Il deposito cauzionale ha un limite di legge. Ecco quanto può essere richiesto, quando deve essere restituito e in quali casi il proprietario può trattenerlo.

Il deposito cauzionale è una delle prime voci che si discutono quando si firma un contratto di affitto. Molti inquilini non sanno che la legge fissa un limite massimo — e che ci sono regole precise su quando e come deve essere restituito.

Il limite legale

Per i contratti di locazione ad uso abitativo, la legge 431/1998 stabilisce che il deposito cauzionale non può superare tre mensilità di canone. Un proprietario non può legalmente chiederti più di tre mesi di affitto come garanzia, anche se lo inserisce nel contratto.

Per gli immobili commerciali non esiste un limite legale esplicito, ma importi superiori a 3-6 mesi sono insoliti e negoziabili.

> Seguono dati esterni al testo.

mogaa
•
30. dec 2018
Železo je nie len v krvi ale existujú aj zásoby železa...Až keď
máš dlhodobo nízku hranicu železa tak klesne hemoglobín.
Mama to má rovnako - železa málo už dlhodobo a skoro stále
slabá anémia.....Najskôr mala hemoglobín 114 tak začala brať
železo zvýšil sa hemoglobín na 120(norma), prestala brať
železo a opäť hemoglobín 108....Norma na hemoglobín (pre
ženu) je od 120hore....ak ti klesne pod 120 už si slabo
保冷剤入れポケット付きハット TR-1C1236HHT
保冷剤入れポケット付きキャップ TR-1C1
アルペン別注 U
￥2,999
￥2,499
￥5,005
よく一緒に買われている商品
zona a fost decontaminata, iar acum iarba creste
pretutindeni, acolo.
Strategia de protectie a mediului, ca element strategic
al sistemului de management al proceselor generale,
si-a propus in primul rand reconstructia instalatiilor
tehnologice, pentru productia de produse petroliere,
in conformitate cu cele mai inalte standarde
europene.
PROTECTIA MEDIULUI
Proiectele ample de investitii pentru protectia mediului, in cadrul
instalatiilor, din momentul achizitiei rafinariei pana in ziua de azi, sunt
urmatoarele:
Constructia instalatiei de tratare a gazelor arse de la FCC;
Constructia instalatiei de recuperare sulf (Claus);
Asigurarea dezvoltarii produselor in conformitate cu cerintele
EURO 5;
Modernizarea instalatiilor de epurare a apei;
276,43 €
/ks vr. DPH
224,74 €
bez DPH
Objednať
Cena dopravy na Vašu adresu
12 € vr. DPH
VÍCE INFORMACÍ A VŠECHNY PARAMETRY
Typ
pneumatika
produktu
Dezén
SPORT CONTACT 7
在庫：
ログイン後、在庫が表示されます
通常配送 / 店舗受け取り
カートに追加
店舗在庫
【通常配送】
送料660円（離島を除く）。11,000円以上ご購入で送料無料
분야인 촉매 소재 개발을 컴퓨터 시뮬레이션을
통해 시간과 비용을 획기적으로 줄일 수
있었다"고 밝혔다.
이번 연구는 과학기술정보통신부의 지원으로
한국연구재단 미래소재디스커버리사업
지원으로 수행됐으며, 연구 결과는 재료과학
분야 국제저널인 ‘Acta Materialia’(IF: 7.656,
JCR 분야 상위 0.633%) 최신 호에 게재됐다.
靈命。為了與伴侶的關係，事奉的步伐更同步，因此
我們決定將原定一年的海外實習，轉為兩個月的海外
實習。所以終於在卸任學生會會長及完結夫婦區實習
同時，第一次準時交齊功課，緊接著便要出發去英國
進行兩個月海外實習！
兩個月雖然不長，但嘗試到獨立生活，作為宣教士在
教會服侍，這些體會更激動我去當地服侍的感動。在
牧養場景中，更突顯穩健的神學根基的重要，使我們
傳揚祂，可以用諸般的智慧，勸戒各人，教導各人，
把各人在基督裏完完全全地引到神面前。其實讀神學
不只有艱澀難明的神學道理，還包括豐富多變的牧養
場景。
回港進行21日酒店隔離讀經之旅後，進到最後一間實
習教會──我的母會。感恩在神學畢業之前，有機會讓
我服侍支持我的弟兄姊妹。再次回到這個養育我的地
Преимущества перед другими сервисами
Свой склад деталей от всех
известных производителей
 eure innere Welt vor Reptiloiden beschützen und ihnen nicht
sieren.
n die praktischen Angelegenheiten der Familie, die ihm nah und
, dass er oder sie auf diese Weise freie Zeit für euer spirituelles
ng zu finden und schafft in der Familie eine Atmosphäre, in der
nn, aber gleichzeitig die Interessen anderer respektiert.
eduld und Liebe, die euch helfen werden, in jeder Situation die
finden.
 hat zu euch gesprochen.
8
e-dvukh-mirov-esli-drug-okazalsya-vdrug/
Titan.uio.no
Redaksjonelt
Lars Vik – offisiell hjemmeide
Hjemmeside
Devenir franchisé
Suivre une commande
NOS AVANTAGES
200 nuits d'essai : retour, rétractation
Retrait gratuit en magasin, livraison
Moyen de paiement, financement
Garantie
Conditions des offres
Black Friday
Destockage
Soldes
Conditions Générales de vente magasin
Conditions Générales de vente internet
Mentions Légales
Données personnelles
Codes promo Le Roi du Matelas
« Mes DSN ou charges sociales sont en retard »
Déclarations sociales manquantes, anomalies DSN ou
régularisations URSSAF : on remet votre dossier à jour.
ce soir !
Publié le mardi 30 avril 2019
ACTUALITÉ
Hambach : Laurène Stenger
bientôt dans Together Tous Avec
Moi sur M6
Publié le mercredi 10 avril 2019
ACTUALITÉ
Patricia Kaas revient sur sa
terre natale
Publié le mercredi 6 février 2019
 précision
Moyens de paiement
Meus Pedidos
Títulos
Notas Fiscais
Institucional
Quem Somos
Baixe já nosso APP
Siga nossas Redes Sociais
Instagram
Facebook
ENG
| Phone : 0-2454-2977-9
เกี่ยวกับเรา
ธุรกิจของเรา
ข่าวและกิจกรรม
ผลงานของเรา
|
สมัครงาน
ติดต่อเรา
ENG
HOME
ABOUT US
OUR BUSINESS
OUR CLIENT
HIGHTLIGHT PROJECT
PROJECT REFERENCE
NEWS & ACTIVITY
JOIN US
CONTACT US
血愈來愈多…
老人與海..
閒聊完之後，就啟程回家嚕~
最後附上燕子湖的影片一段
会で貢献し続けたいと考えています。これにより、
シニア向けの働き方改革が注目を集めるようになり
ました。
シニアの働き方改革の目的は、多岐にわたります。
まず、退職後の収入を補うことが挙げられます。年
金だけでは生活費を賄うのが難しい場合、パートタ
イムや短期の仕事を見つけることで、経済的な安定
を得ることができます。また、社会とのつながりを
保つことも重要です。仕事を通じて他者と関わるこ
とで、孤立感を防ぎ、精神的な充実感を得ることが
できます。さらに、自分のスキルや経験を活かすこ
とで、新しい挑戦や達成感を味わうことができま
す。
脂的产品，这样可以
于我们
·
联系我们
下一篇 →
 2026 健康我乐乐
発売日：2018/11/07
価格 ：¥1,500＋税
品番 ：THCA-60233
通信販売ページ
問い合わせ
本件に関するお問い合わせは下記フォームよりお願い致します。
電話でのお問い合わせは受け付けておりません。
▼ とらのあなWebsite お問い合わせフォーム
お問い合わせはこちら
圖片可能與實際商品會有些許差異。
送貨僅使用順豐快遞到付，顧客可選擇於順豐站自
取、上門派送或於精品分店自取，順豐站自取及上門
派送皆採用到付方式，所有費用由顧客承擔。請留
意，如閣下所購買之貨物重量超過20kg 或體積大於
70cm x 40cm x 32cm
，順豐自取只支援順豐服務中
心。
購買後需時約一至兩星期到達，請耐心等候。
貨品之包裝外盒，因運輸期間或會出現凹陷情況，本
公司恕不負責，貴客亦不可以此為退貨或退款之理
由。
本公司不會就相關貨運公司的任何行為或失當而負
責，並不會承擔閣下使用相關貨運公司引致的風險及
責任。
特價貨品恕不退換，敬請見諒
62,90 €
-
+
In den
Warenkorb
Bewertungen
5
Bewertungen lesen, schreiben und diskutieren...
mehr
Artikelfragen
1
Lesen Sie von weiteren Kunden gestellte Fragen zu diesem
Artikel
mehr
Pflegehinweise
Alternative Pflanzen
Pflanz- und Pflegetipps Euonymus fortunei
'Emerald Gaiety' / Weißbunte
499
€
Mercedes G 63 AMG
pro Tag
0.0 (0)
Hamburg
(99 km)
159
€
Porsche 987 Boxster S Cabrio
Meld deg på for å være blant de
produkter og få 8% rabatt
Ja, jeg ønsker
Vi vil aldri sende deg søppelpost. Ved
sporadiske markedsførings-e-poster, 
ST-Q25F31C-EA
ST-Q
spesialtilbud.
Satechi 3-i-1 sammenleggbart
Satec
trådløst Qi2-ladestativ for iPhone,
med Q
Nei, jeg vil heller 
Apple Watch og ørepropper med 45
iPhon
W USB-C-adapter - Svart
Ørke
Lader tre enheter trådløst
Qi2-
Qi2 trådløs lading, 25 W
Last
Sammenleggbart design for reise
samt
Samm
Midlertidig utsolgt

Il deposito deve produrre interessi

La legge prevede che il deposito cauzionale produca interessi legali a favore dell'inquilino. In pratica questo significa che alla restituzione, il proprietario dovrebbe restituire il capitale più gli interessi maturati negli anni. Molti proprietari non lo fanno spontaneamente — vale la pena saperlo.

Quando deve essere restituito

Il deposito deve essere restituito alla fine del rapporto locatizio, dopo la riconsegna delle chiavi e la verifica dello stato dell'immobile. I tempi non sono fissati per legge con precisione, ma la prassi è entro 30-60 giorni dalla riconsegna.

Il ritardo nella restituzione può dar luogo a un risarcimento per il danno subito dall'inquilino.

Quando il proprietario può trattenerlo

Il proprietario può trattenere il deposito solo per coprire:

  • Danni all'immobile che vanno oltre la normale usura
  • Canoni non pagati
  • Spese condominiali rimaste insolute dall'inquilino

Non può trattenerlo come penale per il recesso anticipato (salvo clausola contrattuale specifica) né per la normale usura degli ambienti dovuta all'uso ordinario.

Come tutelarsi

Prima di entrare nell'immobile, fai un verbale di consegna dettagliato con fotografie dello stato di ogni stanza. Questo documento è fondamentale se alla fine del contratto sorgono contestazioni sull'imputabilità dei danni.

Lo stesso vale all'uscita: richiedi un verbale di riconsegna firmato da entrambe le parti.

Nota: Questo articolo ha finalità esclusivamente informative e non costituisce consulenza legale. Le informazioni riportate sono di carattere generale e potrebbero non applicarsi alla tua situazione specifica. Per valutazioni sul tuo contratto, rivolgiti a un avvocato qualificato.